Records from a data collection:
------------------------------------------------------------------------

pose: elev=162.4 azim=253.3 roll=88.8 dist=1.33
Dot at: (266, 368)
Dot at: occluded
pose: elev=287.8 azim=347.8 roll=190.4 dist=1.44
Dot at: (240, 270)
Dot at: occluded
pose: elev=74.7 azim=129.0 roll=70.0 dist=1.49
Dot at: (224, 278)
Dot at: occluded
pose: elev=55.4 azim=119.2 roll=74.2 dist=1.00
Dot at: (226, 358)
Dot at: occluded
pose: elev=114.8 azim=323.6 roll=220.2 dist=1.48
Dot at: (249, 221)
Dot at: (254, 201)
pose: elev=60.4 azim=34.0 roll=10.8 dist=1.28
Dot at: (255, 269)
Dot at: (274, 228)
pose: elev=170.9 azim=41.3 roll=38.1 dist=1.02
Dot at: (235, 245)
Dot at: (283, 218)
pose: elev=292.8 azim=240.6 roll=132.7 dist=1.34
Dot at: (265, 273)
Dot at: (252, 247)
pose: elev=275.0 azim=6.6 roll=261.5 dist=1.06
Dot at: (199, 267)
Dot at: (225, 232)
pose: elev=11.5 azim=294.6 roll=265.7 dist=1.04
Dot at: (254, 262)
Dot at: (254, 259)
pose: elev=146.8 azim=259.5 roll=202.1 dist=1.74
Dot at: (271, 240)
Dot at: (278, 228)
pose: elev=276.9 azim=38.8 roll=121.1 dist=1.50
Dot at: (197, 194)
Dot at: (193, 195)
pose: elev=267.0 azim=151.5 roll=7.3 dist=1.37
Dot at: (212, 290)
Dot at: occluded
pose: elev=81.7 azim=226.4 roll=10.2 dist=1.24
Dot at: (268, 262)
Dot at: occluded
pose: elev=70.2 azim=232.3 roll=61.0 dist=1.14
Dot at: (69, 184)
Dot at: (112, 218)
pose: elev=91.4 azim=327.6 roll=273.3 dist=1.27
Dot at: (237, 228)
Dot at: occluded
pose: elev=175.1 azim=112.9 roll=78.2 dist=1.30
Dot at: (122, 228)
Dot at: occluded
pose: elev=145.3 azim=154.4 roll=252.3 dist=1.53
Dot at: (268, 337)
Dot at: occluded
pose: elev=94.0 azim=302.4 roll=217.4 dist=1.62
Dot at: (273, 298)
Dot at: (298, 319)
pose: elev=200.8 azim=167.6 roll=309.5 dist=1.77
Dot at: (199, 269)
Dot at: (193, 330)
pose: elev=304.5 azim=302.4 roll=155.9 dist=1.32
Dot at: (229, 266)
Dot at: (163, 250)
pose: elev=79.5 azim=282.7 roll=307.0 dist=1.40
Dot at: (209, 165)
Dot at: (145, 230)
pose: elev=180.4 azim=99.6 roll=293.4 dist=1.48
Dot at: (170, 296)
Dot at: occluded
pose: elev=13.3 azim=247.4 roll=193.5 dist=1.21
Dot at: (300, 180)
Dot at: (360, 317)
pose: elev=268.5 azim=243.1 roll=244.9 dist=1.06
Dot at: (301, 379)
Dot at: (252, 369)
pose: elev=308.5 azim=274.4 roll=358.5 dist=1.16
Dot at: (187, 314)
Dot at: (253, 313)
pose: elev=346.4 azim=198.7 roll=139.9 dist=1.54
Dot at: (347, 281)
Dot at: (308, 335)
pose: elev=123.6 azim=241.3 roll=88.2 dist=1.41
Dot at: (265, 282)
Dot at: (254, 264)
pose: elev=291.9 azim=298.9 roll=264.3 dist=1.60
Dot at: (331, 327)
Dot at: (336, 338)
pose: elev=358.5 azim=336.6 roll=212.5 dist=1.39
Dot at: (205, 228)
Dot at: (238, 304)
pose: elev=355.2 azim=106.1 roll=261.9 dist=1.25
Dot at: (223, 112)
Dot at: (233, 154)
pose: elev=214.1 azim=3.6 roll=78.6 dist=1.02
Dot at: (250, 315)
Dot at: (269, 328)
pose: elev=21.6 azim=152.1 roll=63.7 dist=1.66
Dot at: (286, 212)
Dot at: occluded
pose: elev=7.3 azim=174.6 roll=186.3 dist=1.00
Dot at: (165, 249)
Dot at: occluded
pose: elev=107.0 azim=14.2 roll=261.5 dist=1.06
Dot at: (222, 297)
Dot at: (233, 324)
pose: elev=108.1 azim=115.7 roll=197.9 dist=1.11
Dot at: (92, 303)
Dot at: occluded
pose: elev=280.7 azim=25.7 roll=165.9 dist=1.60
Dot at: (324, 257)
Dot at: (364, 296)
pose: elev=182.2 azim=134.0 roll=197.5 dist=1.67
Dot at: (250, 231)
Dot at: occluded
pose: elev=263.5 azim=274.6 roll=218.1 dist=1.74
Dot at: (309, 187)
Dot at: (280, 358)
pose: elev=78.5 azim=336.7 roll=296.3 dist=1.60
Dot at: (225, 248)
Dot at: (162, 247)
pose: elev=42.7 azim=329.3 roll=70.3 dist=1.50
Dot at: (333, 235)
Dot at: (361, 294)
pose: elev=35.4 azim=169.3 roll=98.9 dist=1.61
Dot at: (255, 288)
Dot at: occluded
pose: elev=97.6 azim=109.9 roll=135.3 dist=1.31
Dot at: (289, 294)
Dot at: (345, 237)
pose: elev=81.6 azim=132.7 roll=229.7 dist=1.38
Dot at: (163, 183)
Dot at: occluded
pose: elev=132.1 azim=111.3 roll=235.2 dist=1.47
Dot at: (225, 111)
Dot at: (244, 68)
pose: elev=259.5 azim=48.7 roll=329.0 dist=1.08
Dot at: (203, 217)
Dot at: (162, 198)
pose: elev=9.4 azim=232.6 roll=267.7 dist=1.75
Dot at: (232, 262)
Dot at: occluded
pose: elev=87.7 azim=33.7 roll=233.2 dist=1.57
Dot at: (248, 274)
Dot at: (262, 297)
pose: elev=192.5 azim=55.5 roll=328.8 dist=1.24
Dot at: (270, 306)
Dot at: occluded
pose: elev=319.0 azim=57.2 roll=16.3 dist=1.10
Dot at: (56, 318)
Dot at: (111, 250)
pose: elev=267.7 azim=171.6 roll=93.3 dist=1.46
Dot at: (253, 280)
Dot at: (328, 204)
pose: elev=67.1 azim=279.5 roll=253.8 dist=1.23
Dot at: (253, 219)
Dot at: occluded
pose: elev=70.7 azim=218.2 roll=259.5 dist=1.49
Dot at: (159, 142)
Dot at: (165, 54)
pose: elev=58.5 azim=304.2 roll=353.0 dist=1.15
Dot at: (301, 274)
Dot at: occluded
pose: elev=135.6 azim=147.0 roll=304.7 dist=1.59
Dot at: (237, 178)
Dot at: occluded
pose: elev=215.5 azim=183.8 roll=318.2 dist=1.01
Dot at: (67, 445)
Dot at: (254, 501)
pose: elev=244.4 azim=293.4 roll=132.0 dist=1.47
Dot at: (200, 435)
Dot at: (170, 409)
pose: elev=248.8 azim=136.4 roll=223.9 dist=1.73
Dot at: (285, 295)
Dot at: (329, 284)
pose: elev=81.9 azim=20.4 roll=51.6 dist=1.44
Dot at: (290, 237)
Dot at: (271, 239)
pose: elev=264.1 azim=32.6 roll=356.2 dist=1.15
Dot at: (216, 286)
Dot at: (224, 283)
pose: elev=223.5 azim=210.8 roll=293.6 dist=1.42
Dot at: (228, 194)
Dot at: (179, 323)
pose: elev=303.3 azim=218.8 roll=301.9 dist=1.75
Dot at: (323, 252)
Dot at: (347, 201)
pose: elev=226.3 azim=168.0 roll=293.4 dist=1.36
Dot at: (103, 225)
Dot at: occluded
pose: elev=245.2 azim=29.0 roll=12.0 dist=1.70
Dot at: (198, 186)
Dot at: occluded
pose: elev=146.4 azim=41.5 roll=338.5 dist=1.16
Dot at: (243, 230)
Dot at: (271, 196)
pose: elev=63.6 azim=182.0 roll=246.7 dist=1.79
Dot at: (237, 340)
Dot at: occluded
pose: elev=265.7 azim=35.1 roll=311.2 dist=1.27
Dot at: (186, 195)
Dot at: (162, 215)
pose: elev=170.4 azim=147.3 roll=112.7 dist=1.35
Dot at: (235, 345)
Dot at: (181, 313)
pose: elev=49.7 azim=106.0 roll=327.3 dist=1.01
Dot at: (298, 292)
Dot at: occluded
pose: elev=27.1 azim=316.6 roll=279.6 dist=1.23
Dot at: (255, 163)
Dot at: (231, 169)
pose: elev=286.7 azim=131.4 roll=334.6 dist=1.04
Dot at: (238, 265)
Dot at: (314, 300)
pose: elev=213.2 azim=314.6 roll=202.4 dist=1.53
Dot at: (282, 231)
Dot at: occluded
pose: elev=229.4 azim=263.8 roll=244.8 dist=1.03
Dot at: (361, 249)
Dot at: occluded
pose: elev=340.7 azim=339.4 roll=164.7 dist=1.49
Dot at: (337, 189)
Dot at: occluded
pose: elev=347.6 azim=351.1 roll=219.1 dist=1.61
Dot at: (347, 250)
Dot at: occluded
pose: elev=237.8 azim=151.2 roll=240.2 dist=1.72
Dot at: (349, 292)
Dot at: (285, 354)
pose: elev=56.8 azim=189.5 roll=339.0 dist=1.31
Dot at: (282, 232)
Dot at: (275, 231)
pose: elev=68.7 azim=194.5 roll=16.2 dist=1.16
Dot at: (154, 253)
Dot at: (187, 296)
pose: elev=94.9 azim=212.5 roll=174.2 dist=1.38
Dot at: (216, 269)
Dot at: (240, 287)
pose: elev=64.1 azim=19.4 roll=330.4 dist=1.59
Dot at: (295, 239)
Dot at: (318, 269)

------------------------------------------------------------------------

▸ Requirements
Reproduce word for word the part of the items above that begins with the line containing "pose: elev=123.6 azim=241.3" and ends with the line containing "Dot at: (262, 297)", including both of those lines.

▸ Problem solution
pose: elev=123.6 azim=241.3 roll=88.2 dist=1.41
Dot at: (265, 282)
Dot at: (254, 264)
pose: elev=291.9 azim=298.9 roll=264.3 dist=1.60
Dot at: (331, 327)
Dot at: (336, 338)
pose: elev=358.5 azim=336.6 roll=212.5 dist=1.39
Dot at: (205, 228)
Dot at: (238, 304)
pose: elev=355.2 azim=106.1 roll=261.9 dist=1.25
Dot at: (223, 112)
Dot at: (233, 154)
pose: elev=214.1 azim=3.6 roll=78.6 dist=1.02
Dot at: (250, 315)
Dot at: (269, 328)
pose: elev=21.6 azim=152.1 roll=63.7 dist=1.66
Dot at: (286, 212)
Dot at: occluded
pose: elev=7.3 azim=174.6 roll=186.3 dist=1.00
Dot at: (165, 249)
Dot at: occluded
pose: elev=107.0 azim=14.2 roll=261.5 dist=1.06
Dot at: (222, 297)
Dot at: (233, 324)
pose: elev=108.1 azim=115.7 roll=197.9 dist=1.11
Dot at: (92, 303)
Dot at: occluded
pose: elev=280.7 azim=25.7 roll=165.9 dist=1.60
Dot at: (324, 257)
Dot at: (364, 296)
pose: elev=182.2 azim=134.0 roll=197.5 dist=1.67
Dot at: (250, 231)
Dot at: occluded
pose: elev=263.5 azim=274.6 roll=218.1 dist=1.74
Dot at: (309, 187)
Dot at: (280, 358)
pose: elev=78.5 azim=336.7 roll=296.3 dist=1.60
Dot at: (225, 248)
Dot at: (162, 247)
pose: elev=42.7 azim=329.3 roll=70.3 dist=1.50
Dot at: (333, 235)
Dot at: (361, 294)
pose: elev=35.4 azim=169.3 roll=98.9 dist=1.61
Dot at: (255, 288)
Dot at: occluded
pose: elev=97.6 azim=109.9 roll=135.3 dist=1.31
Dot at: (289, 294)
Dot at: (345, 237)
pose: elev=81.6 azim=132.7 roll=229.7 dist=1.38
Dot at: (163, 183)
Dot at: occluded
pose: elev=132.1 azim=111.3 roll=235.2 dist=1.47
Dot at: (225, 111)
Dot at: (244, 68)
pose: elev=259.5 azim=48.7 roll=329.0 dist=1.08
Dot at: (203, 217)
Dot at: (162, 198)
pose: elev=9.4 azim=232.6 roll=267.7 dist=1.75
Dot at: (232, 262)
Dot at: occluded
pose: elev=87.7 azim=33.7 roll=233.2 dist=1.57
Dot at: (248, 274)
Dot at: (262, 297)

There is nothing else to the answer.